Unemployment ticked up in April 2019, moving to 5.2%, with Underemployment shifting to 8.6%. The latest data came just as the RBA’s leadership commenced a discussion about a new ‘natural’ full employment rate. One that is perhaps lower than the nominal 5% we have been operating to.
On topic, RBA Assistant Governor, Luci Ellis used a mid-June speech to re-assert the RBA’s obligations: to pursue target inflation between 2 and 3 per cent and to pursue ‘full employment’.
We place ‘full employment’ in parentheses because Ellis was effectively exploring what full employment really means, whether it is changing and what the implications of that are.
Ellis defined it this way::
“The rate of unemployment consistent with ‘full employment’ was the ‘non-accelerating inflation’ rate of unemployment, or ‘NAIRU’.”
NAIRU is an important principle because it is only when unemployment falls below it that wages should start to grow at a relatively faster rate, sufficient to force inflation up.

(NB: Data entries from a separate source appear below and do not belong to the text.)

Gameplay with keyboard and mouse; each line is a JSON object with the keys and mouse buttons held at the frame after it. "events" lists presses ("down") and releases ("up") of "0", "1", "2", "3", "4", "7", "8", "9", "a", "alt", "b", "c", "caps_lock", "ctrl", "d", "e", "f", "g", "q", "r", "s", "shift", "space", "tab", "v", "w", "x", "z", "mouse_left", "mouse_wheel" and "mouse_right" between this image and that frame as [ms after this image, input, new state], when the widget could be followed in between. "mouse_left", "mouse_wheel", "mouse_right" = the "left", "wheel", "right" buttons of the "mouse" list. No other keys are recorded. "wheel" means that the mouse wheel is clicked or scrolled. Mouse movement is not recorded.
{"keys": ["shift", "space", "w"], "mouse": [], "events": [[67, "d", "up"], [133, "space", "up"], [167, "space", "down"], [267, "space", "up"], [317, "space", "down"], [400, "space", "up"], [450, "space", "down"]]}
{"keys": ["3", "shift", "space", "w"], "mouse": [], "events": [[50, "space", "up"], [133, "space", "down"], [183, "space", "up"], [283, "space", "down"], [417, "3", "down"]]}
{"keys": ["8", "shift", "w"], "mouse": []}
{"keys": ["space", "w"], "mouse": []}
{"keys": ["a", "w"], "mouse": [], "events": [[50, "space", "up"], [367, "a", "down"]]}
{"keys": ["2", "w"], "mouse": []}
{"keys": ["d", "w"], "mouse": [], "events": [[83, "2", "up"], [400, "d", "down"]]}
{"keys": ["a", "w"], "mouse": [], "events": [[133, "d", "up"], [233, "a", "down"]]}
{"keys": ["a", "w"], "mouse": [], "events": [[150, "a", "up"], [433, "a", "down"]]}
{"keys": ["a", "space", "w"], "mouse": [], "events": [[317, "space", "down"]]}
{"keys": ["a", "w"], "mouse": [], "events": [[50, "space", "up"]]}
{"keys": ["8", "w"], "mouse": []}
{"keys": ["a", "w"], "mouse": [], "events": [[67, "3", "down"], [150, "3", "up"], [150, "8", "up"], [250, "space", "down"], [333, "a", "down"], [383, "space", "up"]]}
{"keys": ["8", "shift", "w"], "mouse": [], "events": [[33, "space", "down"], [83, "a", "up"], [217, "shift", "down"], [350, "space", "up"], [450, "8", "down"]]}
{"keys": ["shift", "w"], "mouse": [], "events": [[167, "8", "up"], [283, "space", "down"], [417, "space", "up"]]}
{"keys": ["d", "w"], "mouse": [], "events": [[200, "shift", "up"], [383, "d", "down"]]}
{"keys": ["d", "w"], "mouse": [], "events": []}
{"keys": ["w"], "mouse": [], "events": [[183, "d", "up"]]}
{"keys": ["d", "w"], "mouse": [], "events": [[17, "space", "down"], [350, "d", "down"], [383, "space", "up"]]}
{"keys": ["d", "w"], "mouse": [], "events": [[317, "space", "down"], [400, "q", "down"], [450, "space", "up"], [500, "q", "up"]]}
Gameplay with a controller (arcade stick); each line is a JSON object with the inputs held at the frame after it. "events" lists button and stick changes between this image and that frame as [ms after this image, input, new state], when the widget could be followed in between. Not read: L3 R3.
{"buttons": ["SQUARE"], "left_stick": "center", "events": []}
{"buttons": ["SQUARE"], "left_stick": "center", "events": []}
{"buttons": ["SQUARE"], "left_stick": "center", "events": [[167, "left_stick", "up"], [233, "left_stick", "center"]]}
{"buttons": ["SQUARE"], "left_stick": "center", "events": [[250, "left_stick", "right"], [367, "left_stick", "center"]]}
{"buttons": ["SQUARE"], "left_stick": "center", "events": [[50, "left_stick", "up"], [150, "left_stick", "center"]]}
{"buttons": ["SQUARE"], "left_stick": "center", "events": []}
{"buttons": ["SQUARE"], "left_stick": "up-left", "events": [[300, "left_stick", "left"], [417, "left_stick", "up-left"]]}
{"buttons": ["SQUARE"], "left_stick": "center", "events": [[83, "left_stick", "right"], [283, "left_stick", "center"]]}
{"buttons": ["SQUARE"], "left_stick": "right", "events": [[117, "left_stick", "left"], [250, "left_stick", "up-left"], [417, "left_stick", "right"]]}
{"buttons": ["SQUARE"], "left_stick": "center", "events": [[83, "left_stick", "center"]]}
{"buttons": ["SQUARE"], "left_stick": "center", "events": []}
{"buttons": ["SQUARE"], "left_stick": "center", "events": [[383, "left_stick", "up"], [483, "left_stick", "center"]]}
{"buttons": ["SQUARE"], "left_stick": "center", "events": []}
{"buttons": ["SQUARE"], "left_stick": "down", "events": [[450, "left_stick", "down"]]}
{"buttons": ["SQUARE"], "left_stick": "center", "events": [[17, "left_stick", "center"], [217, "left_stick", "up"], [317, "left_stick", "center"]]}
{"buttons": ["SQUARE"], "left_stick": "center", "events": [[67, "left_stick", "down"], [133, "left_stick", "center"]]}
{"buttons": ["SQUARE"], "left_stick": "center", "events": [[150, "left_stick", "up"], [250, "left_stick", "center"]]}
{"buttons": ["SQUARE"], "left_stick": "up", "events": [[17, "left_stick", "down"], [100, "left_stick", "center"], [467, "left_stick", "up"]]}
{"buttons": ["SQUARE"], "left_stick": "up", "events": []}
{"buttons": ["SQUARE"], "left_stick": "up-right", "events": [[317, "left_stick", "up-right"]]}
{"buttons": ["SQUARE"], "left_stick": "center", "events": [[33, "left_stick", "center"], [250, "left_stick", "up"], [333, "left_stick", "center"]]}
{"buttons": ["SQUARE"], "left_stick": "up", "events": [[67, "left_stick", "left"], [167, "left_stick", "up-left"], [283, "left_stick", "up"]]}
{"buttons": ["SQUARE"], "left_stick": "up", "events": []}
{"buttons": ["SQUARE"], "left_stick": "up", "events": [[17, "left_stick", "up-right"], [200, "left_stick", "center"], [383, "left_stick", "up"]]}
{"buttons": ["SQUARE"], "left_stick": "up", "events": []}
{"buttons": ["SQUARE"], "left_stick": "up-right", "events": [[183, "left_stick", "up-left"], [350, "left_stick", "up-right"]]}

So of late we have been hearing the RBA talk up the need for wages increases because they will assist price inflation and therefore economic growth. Fair enough, but why have private sector wages been so stubborn, in an economy where unemployment is pulling into that nominal 5% full employment point?
Ellis effectively says that the factors (behaviours of employers and workers in the economy) impacting on economies may be leading to the NAIRU being lower than was previously the case. The chart below is a good example.
Next, Ellis goes on to describe the behaviours observed and applied to the RBA’s NAIRU model, saying pretty definitively:
“We have therefore gradually revised down the estimate of the prevailing NAIRU from 5¼ per cent a few years ago to 4½ per cent now.”
Lets drill into this more. The RBA model has been adjusted because the behavior the RBA has observed over the last five years is lower wages growth than anticipated at different unemployment rates.
The result is an output that is a two-thirds chance the NAIRU is between 4 and 5 per cent, as the chart below shows.
The implication for the Australian economy is relatively clear, in our mind. Before there will be behavioural change that leads towards higher wages growth, Australia’s unemployment rate needs to move significantly lower. Shifting it down from 5.2% to 4.5% is no mean feat!
As we hone in on the ‘recession debate’, the low wages growth factor may stand out more than any other. Citi’s Josh Williamson pointed out that household income was falling below company profits as a share of GDP. He told the ABC:
“GDP benefits [are] still accruing to owners of capital, not workers,”
“On the other hand, wages as a share of GDP eased slightly to 51.8 per cent, close to a multi-decade low.”
As a contribution to the same debate, IFM’s chief economist Alex Joiner weighed in to discuss the challenges of productivity. In GDP terms, this is measured on the gross value added for each hour worked basis. Over the year-ended March, the GVA is down 0.9% and has fallen for six of the last nine quarters. Joiner argues that is suppressing wages growth and ‘hurting both the broader economy and suppressing wage growth.’
He called for more effort on:
“Reducing regulatory barriers, meaningful and fair tax reforms, encouraging investment in technology and investing in skills and education…”
The outcome from Joiner’s perspective is to:
“…produce more and get greater productivity in the workplace, [because] it will lead to workers accessing higher wage growth.”
In a slowing economy, that is why the RBA Governor, Philip Lowe focused some attention onto infrastructure expenditure by governments. In a recent speech he advocated for more infrastructure expenditure, saying:
“I think now’s the right time to do it — we’ve got the capacity in the economy and the labour force, and it adds to the supply capacity of the economy, so it increases the productive capacity of the economy over time.”
Keep in mind that government infrastructure expenditure is already a key driver of GDP growth and you might get the impression that the RBA Governor thinks government is going to have to do even more of the heavy lifting in the economy in coming months and years.